*** Opening of Data ***
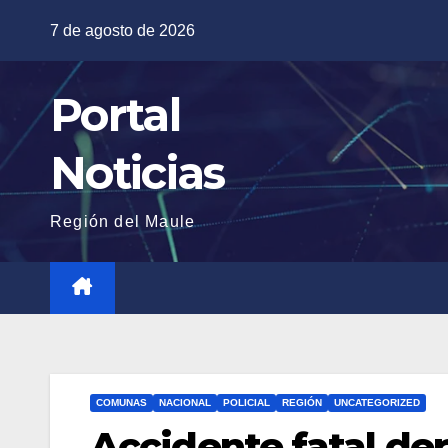
Saltar
7 de agosto de 2026
al
contenido
Portal
Noticias
Región del Maule
COMUNAS
NACIONAL
POLICIAL
REGIÓN
UNCATEGORIZED
Accidente fatal der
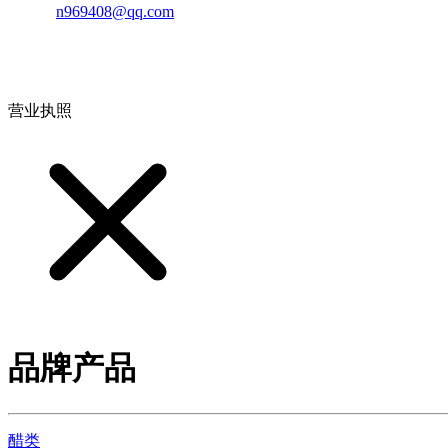
邮箱：
n969408@qq.com
地址：江西省德安县高新技术产业园(宝塔工业园)高新路93号
营业执照
品牌产品
醋类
*** Close of Data ***
Task directions ->
Copy out the lines above word for word, leaving out the pictures.

Response ->
Saltar
7 de agosto de 2026
al
contenido
Portal
Noticias
Región del Maule
COMUNAS
NACIONAL
POLICIAL
REGIÓN
UNCATEGORIZED
Accidente fatal der
邮箱：
n969408@qq.com
地址：江西省德安县高新技术产业园(宝塔工业园)高新路93号
营业执照
品牌产品
醋类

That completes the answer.